# Sundanio axelrodi "blue"



## fishfry (Apr 15, 2004)

Just got a few of these guys for a little nanotank and was wondering if anybody has experience with them, I know they are pretty new to the hobby.


----------



## david lim (Mar 30, 2004)

Beautiful fish! I wish I had experience with them but I don't. My LFS had gotten them in once and I eyed them in quarantine but they seemed sensitive and began dieing within the same week. I'm keeping my eye out for em though! Please write about your experiences!

david


----------



## Aaron (Feb 12, 2004)

Great fish! I have had them in the past (blue, green and red varieties) and can say that they are indeed sensitive fish that seemed to contract velvet quite easily. Velvet seems to be the scurge of small SE Asian fish IME. Once they settle in, they are pretty straight forward. They are really nice in large groups and will school like Harlequins. These guys have the same impact as a school of P. simulans would, but the blue is a bit more iridescent than reflective.
I think the the blue ones are the nicest of the three. the green variety is not as bright and reflective and the red variety is only stunning when the fish are really happy, otherwise they are quite brownish.
A hobbyist here has bred them (quite a few in fact) so if you are up to it, it is entirely possible to increase your group.


----------



## apisto (Jan 1, 2005)

They are extremely nice fish (the greens do it for me) but I found them relative sensitive to changing parameters. I've kept them for some time, and indeed they school very nicely. do net give them tank mates apart from some bottom dwellers.
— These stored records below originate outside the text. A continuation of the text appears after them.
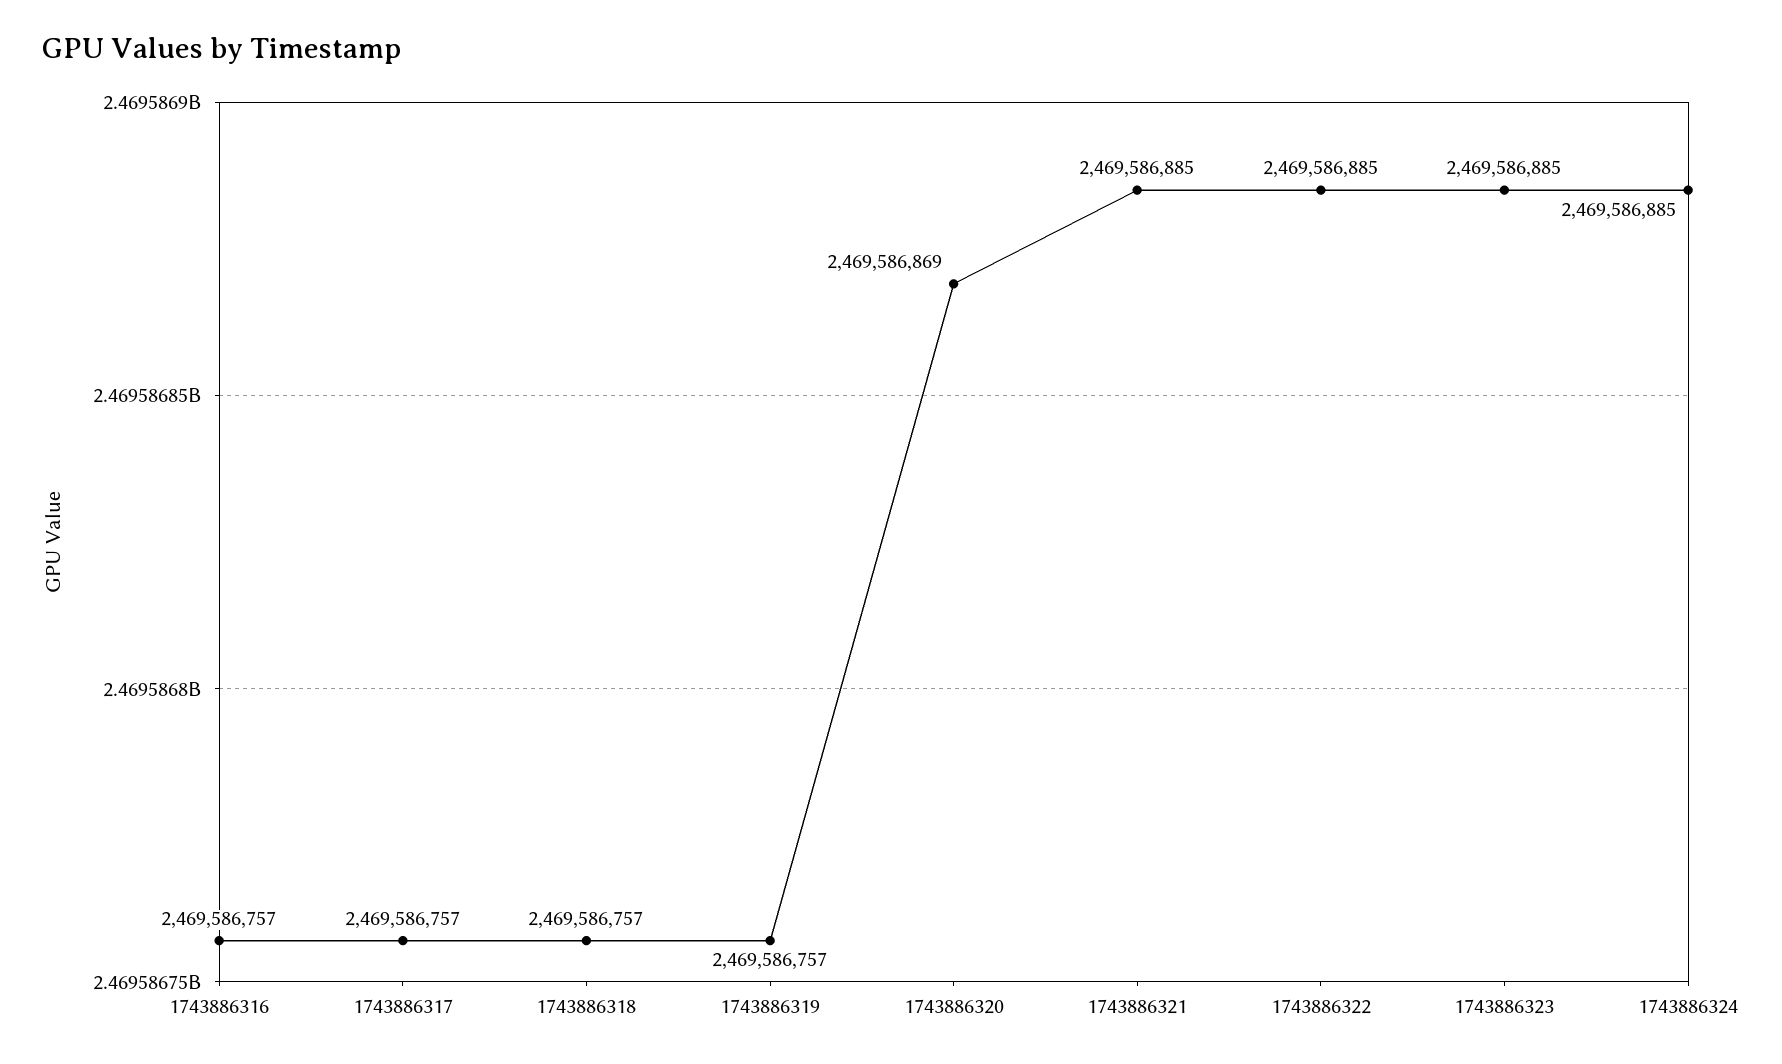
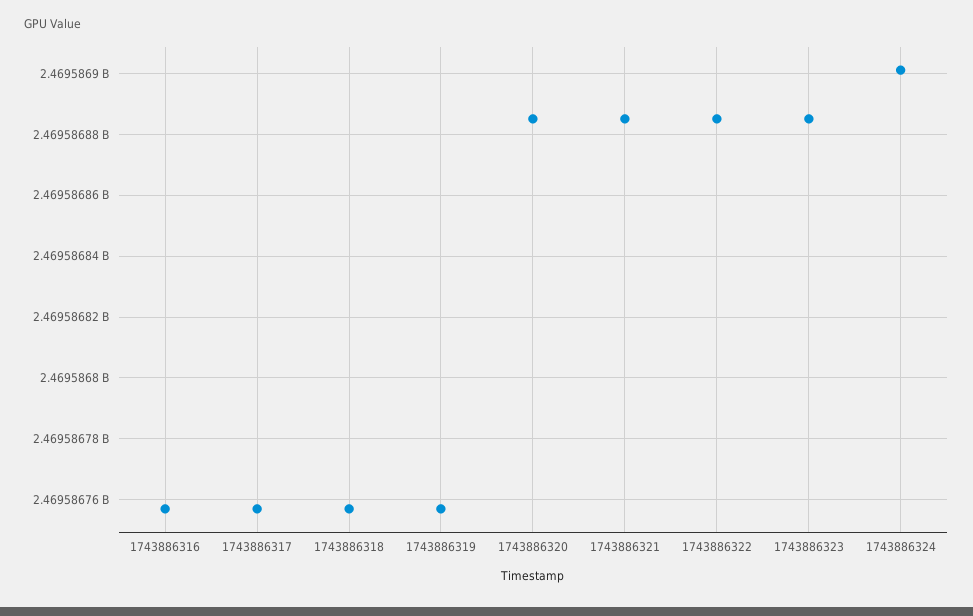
1743886320: 2469586869 -> 2469586885
1743886324: 2469586885 -> 2469586900

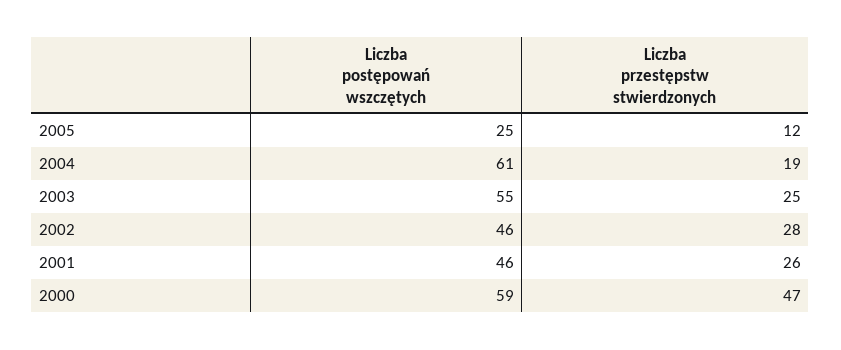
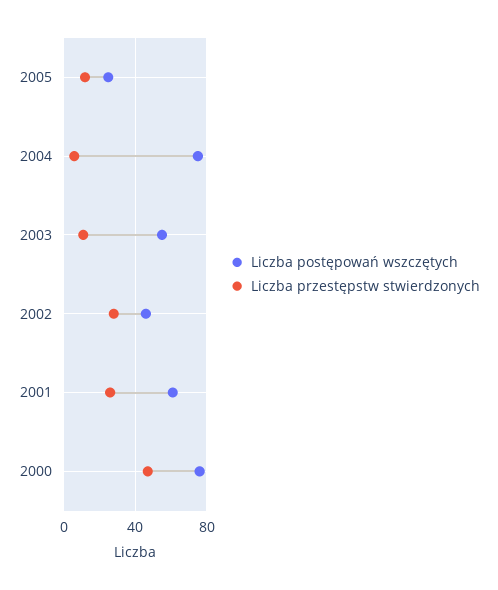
Liczba postępowań wszczętych, 2004: 61 -> 75
Liczba przestępstw stwierdzonych, 2004: 19 -> 5
Liczba przestępstw stwierdzonych, 2003: 25 -> 10
Liczba postępowań wszczętych, 2001: 46 -> 60
Liczba postępowań wszczętych, 2000: 59 -> 75

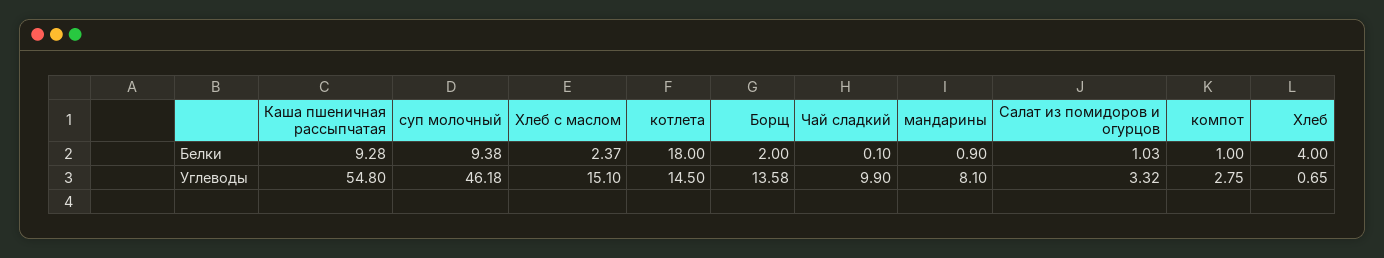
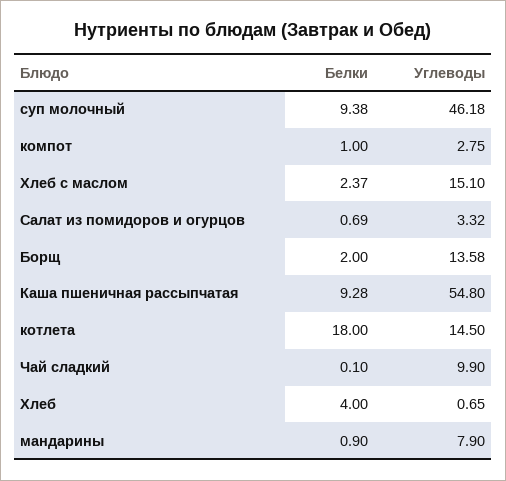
Салат из помидоров и огурцов, Белки: 1.03 -> 0.69
мандарины, Углеводы: 8.1 -> 7.9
I found at least they don't do so well with (in my case) Boraras maculata or the like. Just give them a tank on their one and you will enjoy these beauties.


----------



## fishfry (Apr 15, 2004)

Cool! Right now they share a 5g tank with 2 sparkling gouramis. Any information on breeding them? I would definitely be interested in trying my hand at this little guys.


----------



## turbomkt (Mar 31, 2004)

I've got seven in my 50g with 15 harlequins and 6 espei rasboras. They do well schooling with the other fish. I'll admit I expected the colors to be a tad more vibrant, though.


----------